Member of the Italian Senate
- In office 30 May 2001 – 15 March 2013

Personal details
- Born: 28 September 1933 Borore, Italy
- Died: 27 July 2016 (aged 82) Cagliari, Italy
- Party: AN (1995-2009) PdL (2009-2012) FdI (2012-2016)
- Alma mater: University of Cagliari
- Occupation: Lawyer, politician

= Mariano Delogu =

Italian politician (1933–2016)

Mariano Delogu (28 September 1933 – 27 July 2016) was an Italian politician: mayor of Cagliari from 1994 to 2001 and senator from 2001 to 2013.

== Biography ==
Graduated in Law at the University of Cagliari and specialized as a lawyer, Delogu has been president of the Cagliari Calcio football club from 1976 to 1981 and has been a member of the Italian Football Federation council.

☆ ☆ ☆ ☆ ☆

▶ _Work to be completed_:
Copy the text about Mariano Delogu between "Personal details" and "Italian politician (1933–2016)", inclusive, changing "Lawyer" to "Attorney". Base your work only on the text about Mariano Delogu.

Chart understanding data
☆ ☆ ☆ ☆ ☆

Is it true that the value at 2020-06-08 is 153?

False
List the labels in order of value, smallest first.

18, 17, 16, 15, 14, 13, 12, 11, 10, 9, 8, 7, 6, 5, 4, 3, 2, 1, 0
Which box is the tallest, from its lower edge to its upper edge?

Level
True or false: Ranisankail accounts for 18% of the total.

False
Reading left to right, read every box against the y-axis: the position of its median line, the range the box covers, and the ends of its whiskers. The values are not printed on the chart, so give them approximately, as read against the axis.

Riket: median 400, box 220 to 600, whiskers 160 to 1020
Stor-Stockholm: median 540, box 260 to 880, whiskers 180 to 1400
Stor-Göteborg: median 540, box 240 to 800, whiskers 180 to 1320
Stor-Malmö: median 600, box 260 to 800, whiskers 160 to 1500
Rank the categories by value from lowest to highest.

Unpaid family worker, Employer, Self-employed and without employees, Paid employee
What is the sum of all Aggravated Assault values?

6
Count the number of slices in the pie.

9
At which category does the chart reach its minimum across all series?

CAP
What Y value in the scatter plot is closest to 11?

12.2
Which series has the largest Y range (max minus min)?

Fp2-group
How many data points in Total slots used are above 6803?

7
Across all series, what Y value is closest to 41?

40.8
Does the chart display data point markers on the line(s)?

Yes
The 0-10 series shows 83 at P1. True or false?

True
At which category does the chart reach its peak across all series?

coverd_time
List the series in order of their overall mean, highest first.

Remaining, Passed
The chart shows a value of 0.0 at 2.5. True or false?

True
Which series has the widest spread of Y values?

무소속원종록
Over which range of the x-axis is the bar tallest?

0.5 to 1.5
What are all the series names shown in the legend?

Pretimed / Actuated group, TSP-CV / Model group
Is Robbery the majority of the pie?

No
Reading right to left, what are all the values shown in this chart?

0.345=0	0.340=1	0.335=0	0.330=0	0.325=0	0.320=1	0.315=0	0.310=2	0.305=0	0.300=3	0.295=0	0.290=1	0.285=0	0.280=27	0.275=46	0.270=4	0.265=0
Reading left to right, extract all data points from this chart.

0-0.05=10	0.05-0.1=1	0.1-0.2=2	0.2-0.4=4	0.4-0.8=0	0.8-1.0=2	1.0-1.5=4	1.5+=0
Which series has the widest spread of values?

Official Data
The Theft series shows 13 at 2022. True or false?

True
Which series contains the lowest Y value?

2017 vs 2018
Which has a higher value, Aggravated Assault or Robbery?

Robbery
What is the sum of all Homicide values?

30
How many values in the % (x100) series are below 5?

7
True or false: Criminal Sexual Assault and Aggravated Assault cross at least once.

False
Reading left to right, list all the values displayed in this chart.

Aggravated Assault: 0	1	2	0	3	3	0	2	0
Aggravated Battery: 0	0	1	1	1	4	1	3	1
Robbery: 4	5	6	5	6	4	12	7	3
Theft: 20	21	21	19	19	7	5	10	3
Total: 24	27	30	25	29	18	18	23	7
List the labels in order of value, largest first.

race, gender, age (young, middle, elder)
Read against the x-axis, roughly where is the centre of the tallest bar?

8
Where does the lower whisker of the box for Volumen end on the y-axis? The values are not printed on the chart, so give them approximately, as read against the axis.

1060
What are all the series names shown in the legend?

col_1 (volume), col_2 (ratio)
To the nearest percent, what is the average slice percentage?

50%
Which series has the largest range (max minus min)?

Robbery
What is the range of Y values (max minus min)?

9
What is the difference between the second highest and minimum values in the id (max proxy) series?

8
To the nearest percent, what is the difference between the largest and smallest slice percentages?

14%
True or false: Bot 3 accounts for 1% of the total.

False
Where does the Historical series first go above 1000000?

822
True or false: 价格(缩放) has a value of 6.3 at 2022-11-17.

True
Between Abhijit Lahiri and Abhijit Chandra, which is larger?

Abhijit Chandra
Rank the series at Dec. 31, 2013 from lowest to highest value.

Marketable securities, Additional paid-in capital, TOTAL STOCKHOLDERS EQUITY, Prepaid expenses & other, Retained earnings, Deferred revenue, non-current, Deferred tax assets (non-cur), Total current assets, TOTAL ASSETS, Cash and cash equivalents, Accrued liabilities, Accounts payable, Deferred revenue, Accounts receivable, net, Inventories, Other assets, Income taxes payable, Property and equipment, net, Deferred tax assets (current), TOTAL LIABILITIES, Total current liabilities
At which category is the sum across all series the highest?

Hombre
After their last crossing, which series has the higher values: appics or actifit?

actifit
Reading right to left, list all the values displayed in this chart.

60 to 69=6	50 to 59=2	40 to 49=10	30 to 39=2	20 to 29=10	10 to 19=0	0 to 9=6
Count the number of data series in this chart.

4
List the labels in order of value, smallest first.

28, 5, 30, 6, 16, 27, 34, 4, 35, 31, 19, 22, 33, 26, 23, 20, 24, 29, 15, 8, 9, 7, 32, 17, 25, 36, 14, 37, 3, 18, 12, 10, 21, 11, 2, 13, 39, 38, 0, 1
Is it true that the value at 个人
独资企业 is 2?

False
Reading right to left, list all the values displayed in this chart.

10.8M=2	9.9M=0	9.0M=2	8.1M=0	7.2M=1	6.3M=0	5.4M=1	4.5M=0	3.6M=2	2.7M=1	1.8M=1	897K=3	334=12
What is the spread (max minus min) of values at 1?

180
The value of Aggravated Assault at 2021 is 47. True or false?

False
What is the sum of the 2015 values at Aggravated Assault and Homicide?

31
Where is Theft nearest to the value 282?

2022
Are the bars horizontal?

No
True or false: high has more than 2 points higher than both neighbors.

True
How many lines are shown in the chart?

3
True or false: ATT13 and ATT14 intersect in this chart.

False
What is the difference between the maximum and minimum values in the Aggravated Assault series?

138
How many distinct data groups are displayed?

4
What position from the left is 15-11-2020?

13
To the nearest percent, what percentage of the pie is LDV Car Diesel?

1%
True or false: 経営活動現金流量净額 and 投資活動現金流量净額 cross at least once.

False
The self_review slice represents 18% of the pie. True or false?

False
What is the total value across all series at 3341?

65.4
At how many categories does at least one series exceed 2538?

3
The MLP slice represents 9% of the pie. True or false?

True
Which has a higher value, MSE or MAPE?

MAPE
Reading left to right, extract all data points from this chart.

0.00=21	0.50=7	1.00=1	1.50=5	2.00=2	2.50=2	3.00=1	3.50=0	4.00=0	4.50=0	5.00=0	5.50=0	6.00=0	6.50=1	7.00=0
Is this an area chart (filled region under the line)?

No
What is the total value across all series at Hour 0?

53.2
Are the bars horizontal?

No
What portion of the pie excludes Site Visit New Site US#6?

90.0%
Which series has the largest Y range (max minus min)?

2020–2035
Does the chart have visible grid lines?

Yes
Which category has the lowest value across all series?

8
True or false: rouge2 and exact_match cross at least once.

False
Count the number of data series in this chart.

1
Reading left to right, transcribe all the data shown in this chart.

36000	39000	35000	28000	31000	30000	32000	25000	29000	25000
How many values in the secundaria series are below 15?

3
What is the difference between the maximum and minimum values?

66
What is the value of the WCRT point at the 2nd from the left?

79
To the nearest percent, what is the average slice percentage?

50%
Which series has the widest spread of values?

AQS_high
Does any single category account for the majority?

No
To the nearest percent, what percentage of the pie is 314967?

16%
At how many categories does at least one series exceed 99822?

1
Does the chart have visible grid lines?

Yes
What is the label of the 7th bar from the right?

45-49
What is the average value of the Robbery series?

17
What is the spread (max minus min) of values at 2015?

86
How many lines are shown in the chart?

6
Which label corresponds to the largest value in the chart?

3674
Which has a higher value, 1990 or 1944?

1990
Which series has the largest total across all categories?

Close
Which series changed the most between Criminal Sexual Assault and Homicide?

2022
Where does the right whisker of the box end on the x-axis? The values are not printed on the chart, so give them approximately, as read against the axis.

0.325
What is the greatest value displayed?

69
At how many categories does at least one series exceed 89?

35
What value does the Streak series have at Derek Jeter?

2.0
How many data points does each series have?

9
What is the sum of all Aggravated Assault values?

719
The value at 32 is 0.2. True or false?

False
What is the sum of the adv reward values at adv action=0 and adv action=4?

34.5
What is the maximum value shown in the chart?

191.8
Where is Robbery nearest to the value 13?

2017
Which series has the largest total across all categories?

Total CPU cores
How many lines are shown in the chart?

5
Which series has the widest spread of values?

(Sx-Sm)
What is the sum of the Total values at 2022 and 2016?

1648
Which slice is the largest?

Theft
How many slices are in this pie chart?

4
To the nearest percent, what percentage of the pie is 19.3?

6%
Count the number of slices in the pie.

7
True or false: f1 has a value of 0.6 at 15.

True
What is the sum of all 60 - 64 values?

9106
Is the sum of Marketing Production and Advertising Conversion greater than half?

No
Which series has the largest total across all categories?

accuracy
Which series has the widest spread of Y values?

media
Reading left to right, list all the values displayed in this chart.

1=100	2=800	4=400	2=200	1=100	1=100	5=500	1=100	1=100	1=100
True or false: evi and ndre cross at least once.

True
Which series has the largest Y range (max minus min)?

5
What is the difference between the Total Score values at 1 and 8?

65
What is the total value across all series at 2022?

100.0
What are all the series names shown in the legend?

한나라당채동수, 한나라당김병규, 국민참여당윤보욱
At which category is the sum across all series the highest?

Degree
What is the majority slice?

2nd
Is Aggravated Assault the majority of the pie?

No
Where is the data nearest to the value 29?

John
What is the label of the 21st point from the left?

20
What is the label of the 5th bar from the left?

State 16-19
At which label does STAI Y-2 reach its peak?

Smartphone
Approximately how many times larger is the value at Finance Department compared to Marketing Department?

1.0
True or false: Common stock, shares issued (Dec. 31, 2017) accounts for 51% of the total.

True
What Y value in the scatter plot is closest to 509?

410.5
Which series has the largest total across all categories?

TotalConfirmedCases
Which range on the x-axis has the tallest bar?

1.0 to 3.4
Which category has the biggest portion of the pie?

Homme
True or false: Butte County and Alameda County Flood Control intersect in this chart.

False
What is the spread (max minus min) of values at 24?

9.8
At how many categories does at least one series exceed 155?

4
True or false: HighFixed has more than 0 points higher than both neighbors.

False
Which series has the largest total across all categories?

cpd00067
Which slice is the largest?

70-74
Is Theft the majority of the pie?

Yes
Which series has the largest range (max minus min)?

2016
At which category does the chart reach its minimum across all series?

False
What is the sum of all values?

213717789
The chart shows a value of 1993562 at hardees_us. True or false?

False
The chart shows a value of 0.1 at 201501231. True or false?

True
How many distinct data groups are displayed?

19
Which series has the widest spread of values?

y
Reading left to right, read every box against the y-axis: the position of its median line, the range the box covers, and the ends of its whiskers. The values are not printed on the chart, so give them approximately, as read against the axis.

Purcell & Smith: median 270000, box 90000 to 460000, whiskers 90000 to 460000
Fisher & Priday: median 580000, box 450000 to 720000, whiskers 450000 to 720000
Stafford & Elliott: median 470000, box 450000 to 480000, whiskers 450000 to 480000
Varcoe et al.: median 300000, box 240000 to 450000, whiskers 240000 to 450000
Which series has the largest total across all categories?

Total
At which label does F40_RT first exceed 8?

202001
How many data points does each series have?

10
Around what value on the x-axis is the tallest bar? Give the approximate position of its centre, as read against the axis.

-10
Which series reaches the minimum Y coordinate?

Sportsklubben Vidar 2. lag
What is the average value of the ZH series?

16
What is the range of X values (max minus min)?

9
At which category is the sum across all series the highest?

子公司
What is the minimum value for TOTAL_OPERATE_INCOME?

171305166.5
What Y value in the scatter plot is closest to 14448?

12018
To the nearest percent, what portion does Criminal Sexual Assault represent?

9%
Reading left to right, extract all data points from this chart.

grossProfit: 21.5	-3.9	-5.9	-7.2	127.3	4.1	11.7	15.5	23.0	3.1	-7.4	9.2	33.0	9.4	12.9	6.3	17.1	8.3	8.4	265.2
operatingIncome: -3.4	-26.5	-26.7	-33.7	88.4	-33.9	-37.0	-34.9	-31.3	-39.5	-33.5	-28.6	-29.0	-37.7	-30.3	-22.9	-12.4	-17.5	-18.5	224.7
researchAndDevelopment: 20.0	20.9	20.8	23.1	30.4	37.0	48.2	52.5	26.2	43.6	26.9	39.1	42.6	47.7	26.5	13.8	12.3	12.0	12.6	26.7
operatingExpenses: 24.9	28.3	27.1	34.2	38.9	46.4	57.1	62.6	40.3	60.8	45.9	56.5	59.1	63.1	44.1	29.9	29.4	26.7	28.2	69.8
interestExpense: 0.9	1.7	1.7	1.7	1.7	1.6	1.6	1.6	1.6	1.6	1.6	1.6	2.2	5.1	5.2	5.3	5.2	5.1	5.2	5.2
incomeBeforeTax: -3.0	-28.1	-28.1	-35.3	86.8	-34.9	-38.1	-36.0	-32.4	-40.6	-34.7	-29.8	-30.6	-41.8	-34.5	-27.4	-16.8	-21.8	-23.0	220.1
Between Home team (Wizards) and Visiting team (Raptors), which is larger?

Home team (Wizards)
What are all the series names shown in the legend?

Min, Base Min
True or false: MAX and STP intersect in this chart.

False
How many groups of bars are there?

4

☆ ☆ ☆ ☆ ☆

▶ _Solution to this problem_:
Personal details
- Born: 28 September 1933 Borore, Italy
- Died: 27 July 2016 (aged 82) Cagliari, Italy
- Party: AN (1995-2009) PdL (2009-2012) FdI (2012-2016)
- Alma mater: University of Cagliari
- Occupation: Attorney, politician

= Mariano Delogu =

Italian politician (1933–2016)